AI。それは人口が減少する現代日本にとって生産性向上を実現するための重要な要素の一つ。有名なのはChatGPTだろう。生成AIの一つで、世界中で利用が進んでいる。しかし時にAIは、様々な映画で、人間の強大な敵として立ちはだかったりもする。
「というわけで、今日の食事はなんちゃっておじやです。明日は日曜日なので、一切固形物は食べない予定」
「ふーん。ファスティングねえ……」
今日も今日とて、いつものベンチにいつもの3人でランチだ。そこでメガネの友人が珍しくスープジャーなんてものを持ってきたと思ったら、そこに少量のご飯を入れて、今日のランチはそれで終わりらしい。
自分なら絶対に足りないし、腹が減って大変だと思う。
「……普通に体動かせばいいんじゃないかって思うけど」
隣に座るもう一人の友人に水を向ける。ダイエットということになれば、女性のほうが身近なイメージだ。

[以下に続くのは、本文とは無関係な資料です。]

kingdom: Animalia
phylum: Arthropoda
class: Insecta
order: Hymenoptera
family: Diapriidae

「そうだねー。私はどちらかというと摂取したカロリーは使い切るタイプだけど……。でもファスティングってダイエットだけじゃなくて、デトックス効果もあるっていうから、そういう意味ではいいかも」
「そうそう。それもある」
女性の友人の言葉に笑みを浮かべながら、眼鏡の友人はうなずいた。
「身体から悪いもの出てってほしい。筆頭は脂肪だけど」
「不摂生な生活してそうだもんなあ。少しは身体動かしたほうがいいぞ?」
「食べて、大学行って、ゲームして寝る毎日だからね」
「運動しろって」
少しだけ心配しての言葉だったが、へらへら笑っているだけだった。うん。しないな。
「ゲームで運動するやつもあるらしいよ」
隣の友人がスマホを見ながらそう口にしながら、スマホの画面を見せてきた。そこに映っていたのは、『ゲームばかりで運動しない友人に、健康のため運動をさせたいです。どうすればいいでしょうか。』という文と、それに回答されている様々な文章。誰かとのチャットかと思ったが、よく見るとChatGPTと書いてる。どうやら生成AIに相談したようだ。

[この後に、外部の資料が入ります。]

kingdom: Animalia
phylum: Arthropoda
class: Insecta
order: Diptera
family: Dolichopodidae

生成AI、つまりGenerative AI(ジェネレーティブAI)のことだ。生成AIにはいろいろとあるが、ChatGPTは文章生成AIだ。まるで人間とやり取りしているかのように会話ができるし、年々機能も上がっている。自分の知らないことを聞いてみたり、自分の考えを整理したい、もしくは相談したいときにとても有用だ。

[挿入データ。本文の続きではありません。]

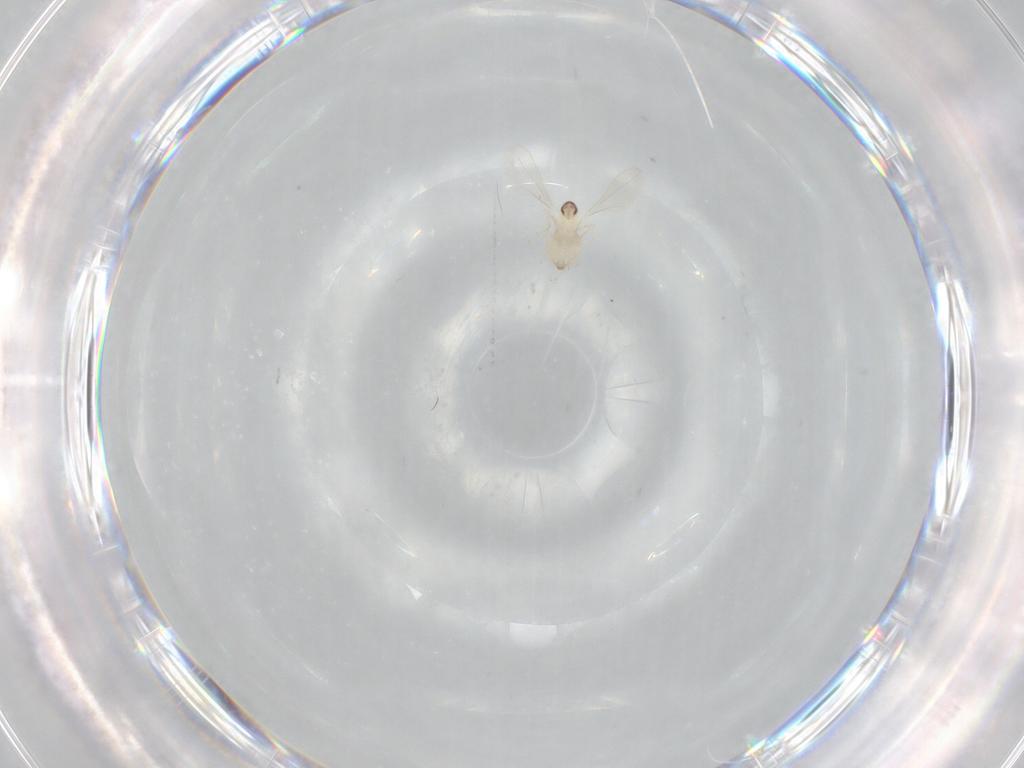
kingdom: Animalia
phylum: Arthropoda
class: Insecta
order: Diptera
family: Cecidomyiidae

ただし注意点もある。ChatGPTは、過去の情報しか知らない。これまでの情報を学んで回答しているからだ。また、時折嘘もつく。ChatGPTが本当だと誤って理解していることがあるからだ。
生成AIの利用はどんどんと加速している。生成AIには文章生成だけでなく、画像の生成、動画の生成など様々な種類があり、それが生活やビジネスのためにどんどんと利用されているのだ。そしてスマホさえあれば、そんな生成AIが気軽に使える。
それはともかく。
「ほら、スマホで歩く系のゲームとかもあるじゃない?」
彼女のChatGPTへの質問は続いている。回答内容を箇条書きに、10行ほどと入力したところ、以下が出力されていた。
・「健康のため」ではなく「ゲーム化」して誘う
・歩数や回数をクエスト化する(デイリーミッション方式)
・ご褒美やランキングで達成感を作る
・ゲームに運動を組み込む(例:デス=腕立て10回)
・フィットネスゲームを一緒にやる(例:リングフィット アドベンチャー)
・外出系ゲームで歩かせる(例:Pokémon GO)
・「一緒にやる」ことを最優先にする
・ハードルは極限まで下げる(まずは5分)
・否定や説教はしない(逆効果)
・本人のやる気が出るタイミングを待つ
「そういうのはあまり興味ないんだよね」
「家でやるゲームもあるのかな? りんぐふぃっとあどべんちゃー、とか」
「それも興味ないなー」
「そっかー。じゃ、しょうがないねー」
彼女の視線が、箇条書きの最後をなぞったのが何となくわかった。
まあ、最後は本人のやる気だよな。やる気になってるファスティングの結果を、今度教えてもらおう。